I knew exactly what he meant.
“Come on,” I said. “Let’s take a walk.”
We left van der Waal’s and drifted down the street and took a left at the next corner and after another block came to Gleason Park where a dozen kids were playing baseball. Jake and I stood at the edge of left field and watched the game for a while. I knew a few of the players, kids younger than me, Jake’s age mostly. He probably knew them too and maybe they were kids who gave him a hard time for stuttering because he wasn’t paying much attention to the game. One of the kids, Marty Schoenfeldt, hit a double and slid into second and kicked up dust and Jake said, “I saw Mr. Redstone.”
“Redstone? Jesus! Where?”
The summer had done much to change us and Jake didn’t even flinch at the name I’d taken in vain.
“I dreamed him,” he said.
“Like a nightmare, you mean?”
“It wasn’t really a nightmare. Ariel was in it, too.”
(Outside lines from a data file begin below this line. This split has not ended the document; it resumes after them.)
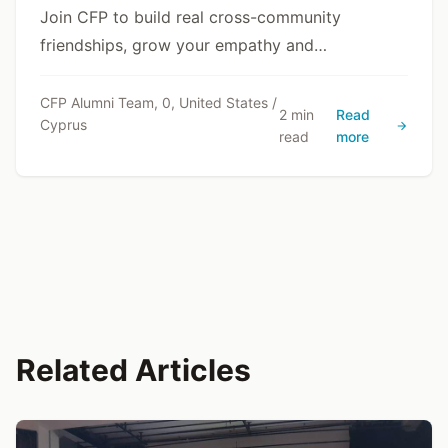
Join CFP to build real cross-community
friendships, grow your empathy and
communication skills, and gain a deeper
understanding of Cyprus through lived
CFP Alumni Team, 0, United States /
2 min
Read
Cyprus
experience.
read
more
Related Articles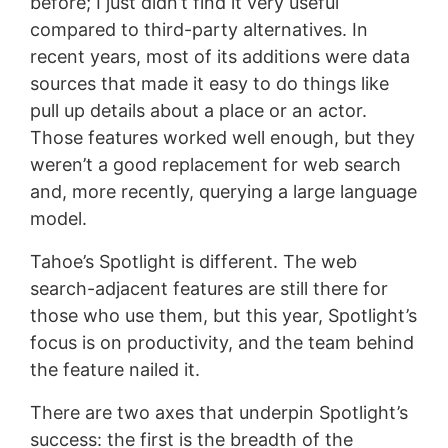
before; I just didn’t find it very useful
compared to third-party alternatives. In
recent years, most of its additions were data
sources that made it easy to do things like
pull up details about a place or an actor.
Those features worked well enough, but they
weren’t a good replacement for web search
and, more recently, querying a large language
model.
Tahoe’s Spotlight is different. The web
search-adjacent features are still there for
those who use them, but this year, Spotlight’s
focus is on productivity, and the team behind
the feature nailed it.
There are two axes that underpin Spotlight’s
success: the first is the breadth of the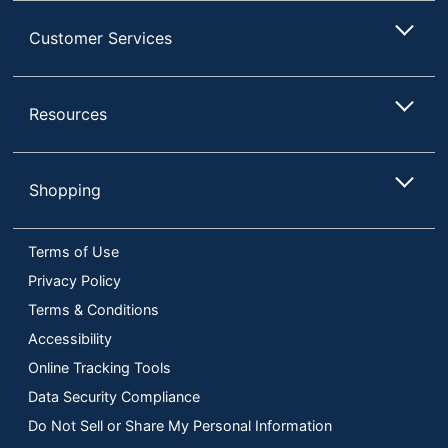
Customer Services
Resources
Shopping
Terms of Use
Privacy Policy
Terms & Conditions
Accessibility
Online Tracking Tools
Data Security Compliance
Do Not Sell or Share My Personal Information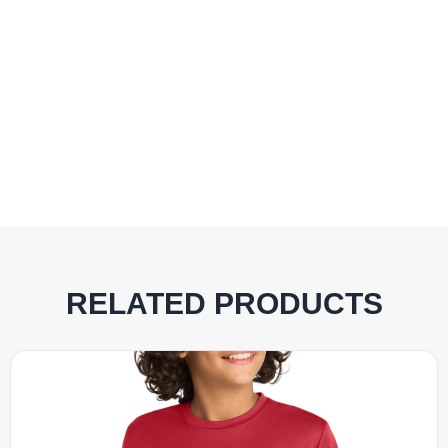
RELATED PRODUCTS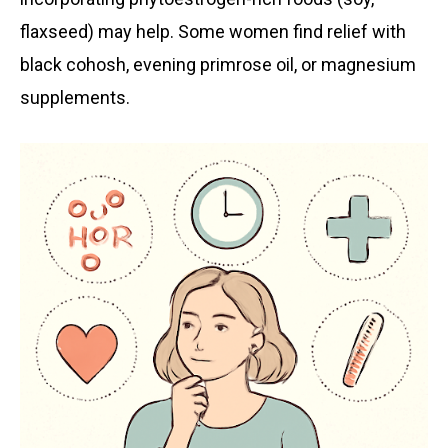
flaxseed) may help. Some women find relief with
black cohosh, evening primrose oil, or magnesium
supplements.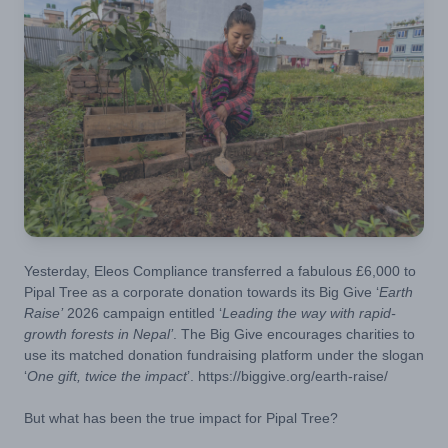
Yesterday, Eleos Compliance transferred a fabulous £6,000 to
Pipal Tree as a corporate donation towards its Big Give ‘
Earth
Raise’
2026 campaign entitled ‘
Leading the way with rapid-
growth forests in Nepal’
. The Big Give encourages charities to
use its matched donation fundraising platform under the slogan
‘
One gift, twice the impact
’.
https://biggive.org/earth-raise/
But what has been the true impact for Pipal Tree?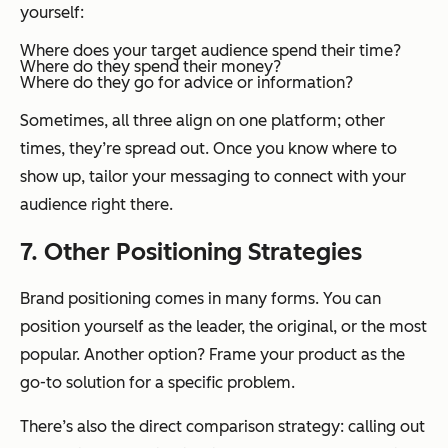
yourself:
Where does your target audience spend their time?
Where do they spend their money?
Where do they go for advice or information?
Sometimes, all three align on one platform; other
times, they’re spread out. Once you know where to
show up, tailor your messaging to connect with your
audience right there.
7. Other Positioning Strategies
Brand positioning comes in many forms. You can
position yourself as the leader, the original, or the most
popular. Another option? Frame your product as the
go-to solution for a specific problem.
There’s also the direct comparison strategy: calling out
I never dreamed about Ariel but she haunted my waking hours. Although we kept the door to her bedroom closed I sneaked in sometimes and just stood there. The smell that lingered most powerfully was the scent of Chanel No. 5, a perfume which she could never have afforded herself but was one of the gifts my grandfather and Liz gave her on her sixteenth birthday and which she dabbed on for special occasions. She’d worn it the night she disappeared. When I closed my eyes in her room and drew in the scent of her it was as if she’d never left us. Usually I ended up crying.
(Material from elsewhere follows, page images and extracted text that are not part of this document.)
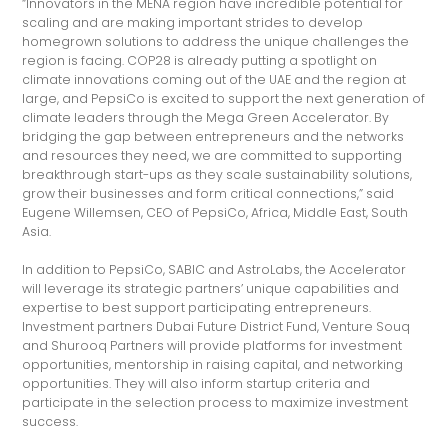
“Innovators in the MENA region have incredible potential for
scaling and are making important strides to develop
homegrown solutions to address the unique challenges the
region is facing. COP28 is already putting a spotlight on
climate innovations coming out of the UAE and the region at
large, and PepsiCo is excited to support the next generation of
climate leaders through the Mega Green Accelerator. By
bridging the gap between entrepreneurs and the networks
and resources they need, we are committed to supporting
breakthrough start-ups as they scale sustainability solutions,
grow their businesses and form critical connections,” said
Eugene Willemsen, CEO of PepsiCo, Africa, Middle East, South
Asia.
In addition to PepsiCo, SABIC and AstroLabs, the Accelerator
will leverage its strategic partners’ unique capabilities and
expertise to best support participating entrepreneurs.
Investment partners Dubai Future District Fund, Venture Souq
and Shurooq Partners will provide platforms for investment
opportunities, mentorship in raising capital, and networking
opportunities. They will also inform startup criteria and
participate in the selection process to maximize investment
success.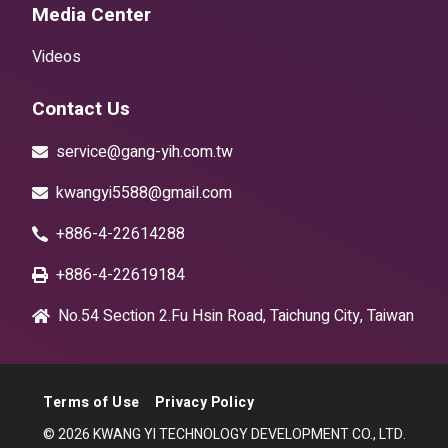
Media Center
Videos
Contact Us
service@gang-yih.com.tw
kwangyi5588@gmail.com
+886-4-22614288
+886-4-22619184
No.54 Section 2.Fu Hsin Road, Taichung City, Taiwan
Terms of Use
Privacy Policy
© 2026 KWANG YI TECHNOLOGY DEVELOPMENT CO., LTD.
Warren Redstone was another matter. I often chased him in my nightmares, stumbling across the railroad trestle trying to tackle him before he escaped.
I said, “What were they doing in the dream?”
“Ariel was playing the piano. Mr. Redstone was dancing.”
“Who with?”
There was some sort of altercation between Marty Schoenfeldt and the kid who was playing second base. We watched for a few seconds, then Jake said, “Alone. They were in this big place like a ballroom. Ariel seemed happy but he didn’t. He kept looking behind him like maybe he was afraid somebody was sneaking up on him.”
Since that moment in the rain when I’d chosen to let the man who’d probably killed my sister get away I’d wanted desperately to tell someone what I’d done. It was a secret whose weight I carried every minute of every hour of every day and I longed to be free from it. Sometimes I thought that if I just confessed, the burden would be gone, and for a second I thought I would tell my brother because maybe if anyone could understand it would be Jake. But I didn’t. I kept the sin to myself and said bitterly, “I wish you’d dream him burning in hell.”
Marty Schoenfeldt shoved the second baseman and the players from both teams came running to gather around them. I watched what looked like a fight developing, the two kids taking stances.
“I talk to Ariel,” Jake said.
I looked away from the coming fight. “What do you mean?”
He shrugged. “It’s like praying only it’s not exactly. I just talk to her sometimes like she’s in the room and listening, like she used to, you know? I don’t know if she can hear me, but I feel better, like she’s not really gone.”
I wanted to say, She’s gone, Jake, she’s really gone, because that’s how I felt but I held my tongue and let Jake hold to his own imagining.
The kids pulled Marty Schoenfeldt and the second baseman apart and it looked like the game would resume. For some reason I felt an enormous sense of relief.
“Come on,” I said to Jake. “We better get back. They’ll be missing us.”
In the middle of the long dark of the night that followed, I woke to the brittle ring of the telephone. My father came from his bedroom and I got up too and stood in the doorway and watched him as he shuffled to the telephone in the upstairs hallway and answered. As he listened, I saw his face change and throw off all sleepiness and I heard him whisper, “Oh, dear God.” He shook his head in disbelief and then he said, “Thank you, Sheriff.”
He put the receiver in the telephone cradle and stood dumbstruck staring into the dark at the bottom of the stairs.
“What is it, Dad?”
His eyes swung slowly toward me and when he didn’t speak immediately I knew it was bad.
“Karl Brandt,” he finally said. “He’s dead.”